REQUIREMENT
Give the data below as a JSON list of strings, one string per line, skipping blank lines. Leave the pictures out of the list.

TASK MATERIAL
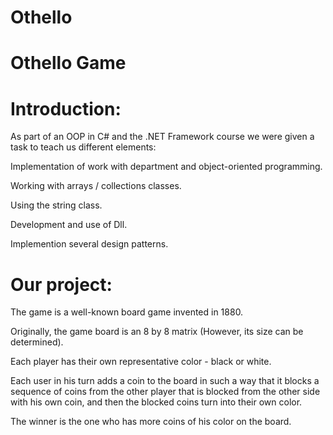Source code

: # Othello
#  Othello Game

# Introduction:

As part of an OOP in C# and the .NET Framework course we were given a task to teach us different elements:

Implementation of work with department and object-oriented programming.

Working with arrays / collections classes.

Using the string class.

Development and use of Dll.

Implemention several design patterns.

# Our project:

The game is a well-known board game invented in 1880.

Originally, the game board is an 8 by 8 matrix (However, its size can be determined).

Each player has their own representative color - black or white.

Each user in his turn adds a coin to the board in such a way that it blocks a sequence of coins from the other player that is blocked from the other side with his own coin, and then the blocked coins turn into their own color.

The winner is the one who has more coins of his color on the board.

SOLUTION
[
  "Source code",
  ": # Othello",
  "#  Othello Game",
  "# Introduction:",
  "As part of an OOP in C# and the .NET Framework course we were given a task to teach us different elements:",
  "Implementation of work with department and object-oriented programming.",
  "Working with arrays / collections classes.",
  "Using the string class.",
  "Development and use of Dll.",
  "Implemention several design patterns.",
  "# Our project:",
  "The game is a well-known board game invented in 1880.",
  "Originally, the game board is an 8 by 8 matrix (However, its size can be determined).",
  "Each player has their own representative color - black or white.",
  "Each user in his turn adds a coin to the board in such a way that it blocks a sequence of coins from the other player that is blocked from the other side with his own coin, and then the blocked coins turn into their own color.",
  "The winner is the one who has more coins of his color on the board."
]